Most Christians will shame you for wanting to be married.
No single adult is supposed to “want” to be married – we’re supposed to be just like Ehartsay and we’re not supposed to want marriage. Because if we want marriage, they tell us we are idolizing marriage.
I’ve done posts about this on this blog in the past, so it’s not something I want to re-tread here.
But if you are a marriage-desiring single adult and tell other Christians you’d like to marry, they respond by shaming you, being critical, blaming you for your single status.
They will accuse you of “idolizing marriage.”
They will feed you stupid, pointless, empty platitudes about “the LORD will be your husband,” and “grow where you are planted” and “be content in your singleness.”
If you are happy being single, and you are over age 35, you’re obviously not going to go around telling other Christians how you are sad, or frustrated, or puzzled to still find yourself single because you wanted marriage – ergo, you will not be subjected to the casually cruel comments that many Christians make to those of us who do in fact desire marriage and also admit to wanting to be married.
I have personally never encountered an aura or attitude from Christians that it’s only acceptable to be single over the age of 30, so long as you tell those Christians that you had once desired marriage.

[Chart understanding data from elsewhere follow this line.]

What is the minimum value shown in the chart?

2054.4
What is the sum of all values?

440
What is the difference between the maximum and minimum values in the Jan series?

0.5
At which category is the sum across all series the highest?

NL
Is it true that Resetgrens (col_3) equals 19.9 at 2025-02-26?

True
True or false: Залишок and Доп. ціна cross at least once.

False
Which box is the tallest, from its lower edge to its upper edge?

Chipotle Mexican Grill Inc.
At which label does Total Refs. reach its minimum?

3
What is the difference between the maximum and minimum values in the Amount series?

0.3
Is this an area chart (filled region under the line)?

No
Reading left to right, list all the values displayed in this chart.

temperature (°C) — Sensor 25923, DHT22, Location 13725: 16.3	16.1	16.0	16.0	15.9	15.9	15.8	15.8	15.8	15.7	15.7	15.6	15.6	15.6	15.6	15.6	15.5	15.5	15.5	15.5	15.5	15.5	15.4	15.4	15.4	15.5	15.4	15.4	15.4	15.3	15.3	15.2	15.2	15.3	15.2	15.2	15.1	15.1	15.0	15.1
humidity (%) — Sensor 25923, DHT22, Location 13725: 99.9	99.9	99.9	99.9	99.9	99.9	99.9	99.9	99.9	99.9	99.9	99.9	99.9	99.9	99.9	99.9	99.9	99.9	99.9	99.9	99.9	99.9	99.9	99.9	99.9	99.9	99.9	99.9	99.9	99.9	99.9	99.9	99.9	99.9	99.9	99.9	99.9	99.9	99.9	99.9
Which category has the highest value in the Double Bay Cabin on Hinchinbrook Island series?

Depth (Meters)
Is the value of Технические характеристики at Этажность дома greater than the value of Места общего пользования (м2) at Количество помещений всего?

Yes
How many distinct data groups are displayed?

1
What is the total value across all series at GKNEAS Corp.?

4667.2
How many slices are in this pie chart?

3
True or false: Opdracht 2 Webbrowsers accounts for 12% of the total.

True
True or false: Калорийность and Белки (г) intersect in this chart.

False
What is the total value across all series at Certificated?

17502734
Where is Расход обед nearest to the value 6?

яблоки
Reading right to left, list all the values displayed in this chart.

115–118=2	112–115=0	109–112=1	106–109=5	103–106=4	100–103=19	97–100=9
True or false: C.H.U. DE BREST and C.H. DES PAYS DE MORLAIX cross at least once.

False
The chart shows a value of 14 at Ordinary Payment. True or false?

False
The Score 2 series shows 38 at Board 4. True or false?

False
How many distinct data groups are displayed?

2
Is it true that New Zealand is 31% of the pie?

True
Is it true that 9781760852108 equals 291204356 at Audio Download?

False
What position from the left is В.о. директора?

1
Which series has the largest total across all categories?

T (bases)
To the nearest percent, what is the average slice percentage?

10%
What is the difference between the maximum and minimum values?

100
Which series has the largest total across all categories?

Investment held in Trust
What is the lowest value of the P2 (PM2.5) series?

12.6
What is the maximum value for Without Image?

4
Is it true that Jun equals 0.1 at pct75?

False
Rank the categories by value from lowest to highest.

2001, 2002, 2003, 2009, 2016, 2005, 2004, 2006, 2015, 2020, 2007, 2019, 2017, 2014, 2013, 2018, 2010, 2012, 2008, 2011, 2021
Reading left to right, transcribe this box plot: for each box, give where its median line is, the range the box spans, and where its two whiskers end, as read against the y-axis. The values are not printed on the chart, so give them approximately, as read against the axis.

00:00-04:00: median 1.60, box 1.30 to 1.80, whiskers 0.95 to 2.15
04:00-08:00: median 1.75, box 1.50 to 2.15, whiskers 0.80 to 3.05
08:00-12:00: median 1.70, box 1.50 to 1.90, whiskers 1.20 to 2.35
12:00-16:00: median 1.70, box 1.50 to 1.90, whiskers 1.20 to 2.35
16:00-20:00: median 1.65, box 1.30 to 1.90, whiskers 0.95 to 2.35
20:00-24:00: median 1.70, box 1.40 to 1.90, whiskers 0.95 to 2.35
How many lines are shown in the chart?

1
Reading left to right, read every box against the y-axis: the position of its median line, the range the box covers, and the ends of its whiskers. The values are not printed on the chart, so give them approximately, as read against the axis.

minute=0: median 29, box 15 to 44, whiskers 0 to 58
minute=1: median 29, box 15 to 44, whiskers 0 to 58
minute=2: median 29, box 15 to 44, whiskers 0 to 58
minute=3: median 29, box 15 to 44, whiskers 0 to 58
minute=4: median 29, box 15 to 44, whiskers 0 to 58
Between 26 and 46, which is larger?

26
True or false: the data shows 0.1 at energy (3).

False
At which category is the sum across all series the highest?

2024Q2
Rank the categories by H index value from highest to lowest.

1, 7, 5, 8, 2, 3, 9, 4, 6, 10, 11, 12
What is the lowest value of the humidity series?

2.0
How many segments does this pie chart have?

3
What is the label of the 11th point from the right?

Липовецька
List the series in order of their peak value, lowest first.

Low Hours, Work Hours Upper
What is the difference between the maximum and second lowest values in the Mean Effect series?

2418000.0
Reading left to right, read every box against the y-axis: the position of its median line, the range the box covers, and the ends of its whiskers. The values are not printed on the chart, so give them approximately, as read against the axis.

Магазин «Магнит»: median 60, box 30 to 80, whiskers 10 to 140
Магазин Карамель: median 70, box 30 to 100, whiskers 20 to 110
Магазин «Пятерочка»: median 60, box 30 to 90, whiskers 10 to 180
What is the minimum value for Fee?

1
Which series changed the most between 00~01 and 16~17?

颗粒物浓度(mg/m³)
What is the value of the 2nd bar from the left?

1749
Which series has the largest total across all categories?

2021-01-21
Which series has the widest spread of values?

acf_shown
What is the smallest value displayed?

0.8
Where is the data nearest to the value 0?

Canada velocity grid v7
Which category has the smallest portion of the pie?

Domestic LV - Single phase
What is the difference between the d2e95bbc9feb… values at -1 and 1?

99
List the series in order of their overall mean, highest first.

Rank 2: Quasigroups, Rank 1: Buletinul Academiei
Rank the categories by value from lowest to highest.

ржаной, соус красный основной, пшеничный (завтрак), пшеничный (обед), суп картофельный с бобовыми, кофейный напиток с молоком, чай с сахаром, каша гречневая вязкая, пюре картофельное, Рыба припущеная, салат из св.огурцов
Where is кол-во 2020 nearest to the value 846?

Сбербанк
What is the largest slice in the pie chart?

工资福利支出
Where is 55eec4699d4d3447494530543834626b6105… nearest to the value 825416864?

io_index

Regardless if you desired marriage or not, most Christians worship marriage.
Most Christians treat all single adults like second class citizens – they don’t care if you wanted to be married or not.
Actually, marriage-desiring singles get shamed more often – when Christians do notice that many Christians are single, that marriage is on the decline, they start shaming us from their blogs, podcasts, and sermons.
They usually assume that all single women who are single past age 30 are single by CHOICE – which is an incorrect assumption.
Many conservative Christians who get angry about declining marriage rates, especially among Christians, assume that all women who are single page 30 are single because they are man-hating, career-obsessed harpies. Which is false. Some of us had wanted to be married but never found “Mr. Right.”
Some of us are single BY CIRCUMSTANCE, but we never get figured into these cultural fights and debates over declining marriage rates.
If anything, I would assume that if you are someone who never wanted marriage, and especially if you add that you felt “called by God” to be forever single, most Christians would respect that.
But with women like me they are victim-blaming, incredulous, and suspcious. They assume it’s my fault I’m still single.
They cannot figure out why an intelligent, attractive, once- devout Christian, is still single in her 40s, though she claims she wanted to be married. They chalk it up to obnoxious assumptions, like you must be too picky, you didn’t try hard enough, you must have put career first.
I just do not see Christian culture make specific accusations like that against never-married Christian adults who never wanted marriage.
Christians assume that you guys with your specific type of singleness – you N.M.N.W.M.s (never-married Christian adults who never wanted marriage) – must be super spiritual, that you chose your path out of devotion for God, and for doing his work while on earth.
And what Christian is going to shame you for that? None. (Maybe there are exceptions, but I’ve yet to come across one.)
And honestly, Christians (and many secular adults) do NOT respect older single women who desire marriage for being single due to having ‘higher standards.’
If anything, if it is assumed if we older ladies are still single due to having higher standards, we get scolded and chided and told our standards are “too high” and we should just settle and settle for “Mr. Good Enough” and to forget about “Mr. Right.” We get lectured about being “too picky.”
So I’ve no idea where Ms. Ehartsay is coming from.
If you’re still single and tell another Christian you’d like to marry, they will shame you for that – they may toss out advice you didn’t ask for and don’t need. Like, they will tell you to try dating sites.